I looked down at the damp patches of stream water and splotches of mud that had soaked from his shirt into mine. As if my clothes hadn’t already been ruined a dozen times over. “It doesn’t matter,” I said. “Come on, let’s go get Chiyo.”
We hurried across the field to the building hand in hand. Just as we came around the corner to the doorway, two figures swayed outside.
The stench of rotting
gore seeped out into the early afternoon air, thick enough to turn my stomach. Chiyo clung to Takeo’s side, letting him take most of her weight. Her hair was matted with blood. Cuts she didn’t have the ki to heal mottled her face, arms, and chest. She held one leg as if her ankle were broken.
Then she raised her head, and a familiar spark lit in her eyes when they found mine.
“I hear,” she said in a halting rasp, “that it’s time for me to kick some demon butt.”
“Yes,” I said quietly. A lump rose in my throat. From Takeo’s expression over the top of Chiyo’s head, he was feeling much the same as me.
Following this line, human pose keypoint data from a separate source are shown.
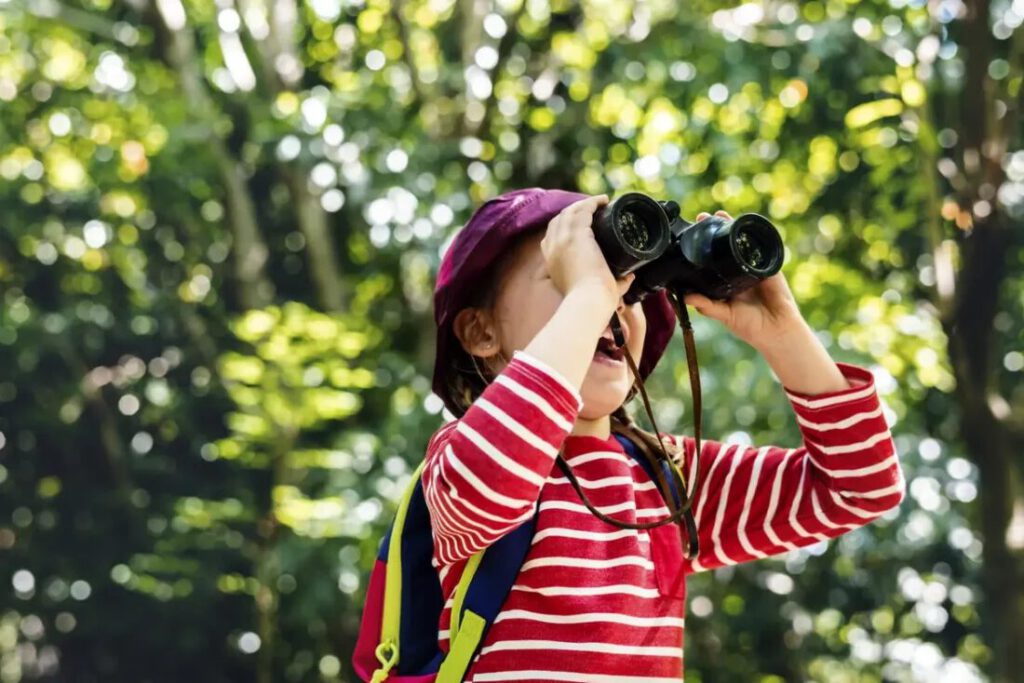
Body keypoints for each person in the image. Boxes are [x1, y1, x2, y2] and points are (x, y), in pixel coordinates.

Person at [424, 187, 905, 681]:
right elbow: (492, 473)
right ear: (481, 332)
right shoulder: (462, 455)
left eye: (628, 285)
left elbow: (860, 487)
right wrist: (588, 297)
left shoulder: (664, 474)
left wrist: (783, 333)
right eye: (569, 275)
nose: (612, 298)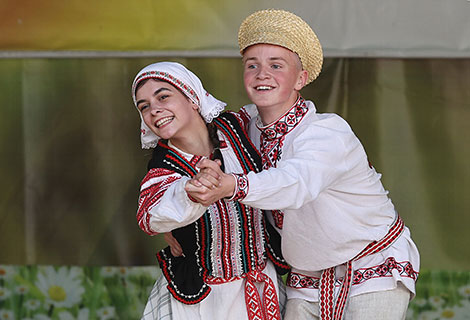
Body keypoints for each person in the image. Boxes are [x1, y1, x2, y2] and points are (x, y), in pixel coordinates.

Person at [185, 9, 420, 320]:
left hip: (372, 264)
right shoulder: (243, 129)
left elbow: (295, 182)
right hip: (306, 276)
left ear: (301, 78)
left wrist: (232, 186)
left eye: (276, 66)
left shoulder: (327, 131)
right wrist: (177, 223)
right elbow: (188, 135)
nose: (261, 74)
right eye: (251, 65)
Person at [131, 61, 289, 320]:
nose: (154, 110)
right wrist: (190, 192)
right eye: (144, 106)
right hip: (203, 303)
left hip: (261, 288)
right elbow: (150, 216)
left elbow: (282, 118)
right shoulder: (164, 167)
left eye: (163, 96)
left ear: (192, 98)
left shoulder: (237, 127)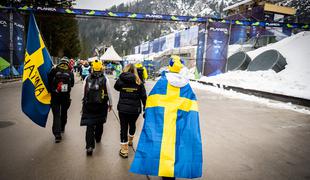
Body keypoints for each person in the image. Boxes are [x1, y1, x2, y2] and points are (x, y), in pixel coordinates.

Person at [130, 55, 203, 179]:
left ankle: (165, 172)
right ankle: (172, 171)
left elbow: (152, 101)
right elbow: (192, 107)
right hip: (178, 123)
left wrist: (149, 114)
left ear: (169, 67)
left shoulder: (162, 83)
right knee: (177, 146)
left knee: (163, 146)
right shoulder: (186, 86)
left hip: (163, 122)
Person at [80, 60, 113, 156]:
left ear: (93, 68)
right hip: (101, 105)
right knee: (100, 122)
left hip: (89, 104)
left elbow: (84, 92)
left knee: (89, 125)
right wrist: (111, 104)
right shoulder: (105, 78)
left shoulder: (87, 78)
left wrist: (83, 102)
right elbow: (109, 93)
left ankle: (89, 147)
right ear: (101, 68)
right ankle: (98, 138)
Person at [114, 64, 147, 158]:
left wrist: (121, 77)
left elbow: (116, 87)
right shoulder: (138, 82)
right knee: (132, 124)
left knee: (123, 128)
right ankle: (130, 140)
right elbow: (143, 97)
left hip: (123, 109)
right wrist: (145, 107)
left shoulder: (122, 80)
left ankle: (124, 150)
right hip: (135, 109)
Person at [48, 57, 75, 143]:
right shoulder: (70, 72)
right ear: (67, 63)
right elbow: (73, 84)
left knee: (56, 115)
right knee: (64, 112)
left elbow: (48, 81)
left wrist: (52, 89)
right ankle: (62, 127)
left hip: (55, 95)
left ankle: (57, 134)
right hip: (65, 97)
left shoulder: (54, 70)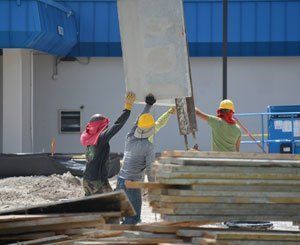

We’d found her. We’d rescued her. Nothing stood between us and the mountain now. But Mt. Fuji’s smoke was spreading across the sky, Obon would begin when the sun set tonight, and the girl before us didn’t look as if she could defeat a flea, let alone a demon.
24
FOR ALL HER BRAVADO, Chiyo fell asleep the second she sank into the back seat of the car. She’d told Takeo that the ghosts had taken Haru to the mountain, but the toll her imprisonment had taken on her ran deeper than even her desire to protect him. As Keiji turned the car around, I wondered if the short time it would take us to reach the mountain would be enough for her to recover. She didn’t stir even when the car bounced on the potholed road.
Takeo and Rin fed as much ki as they could spare into Chiyo’s wounded body as we drove north. Rin had clasped the necklace with the sacred jewel around her neck. The stones emitted a warm, greenish glow that wrapped around her from head to toe. Slowly, her most obvious cuts healed. But I remembered how weak she’d been after just a few hours imprisoned in that bloody room in the keep. It had been at least a day before she’d regained even close to her full powers.
A growing stream of cars roared past us, heading in the opposite direction—away from the mountain and the destruction it threatened. Smoke smothered the sky ahead of us. Twice the ground shuddered with fresh tremors, so severe Keiji had to pull to the side of the road to wait them out.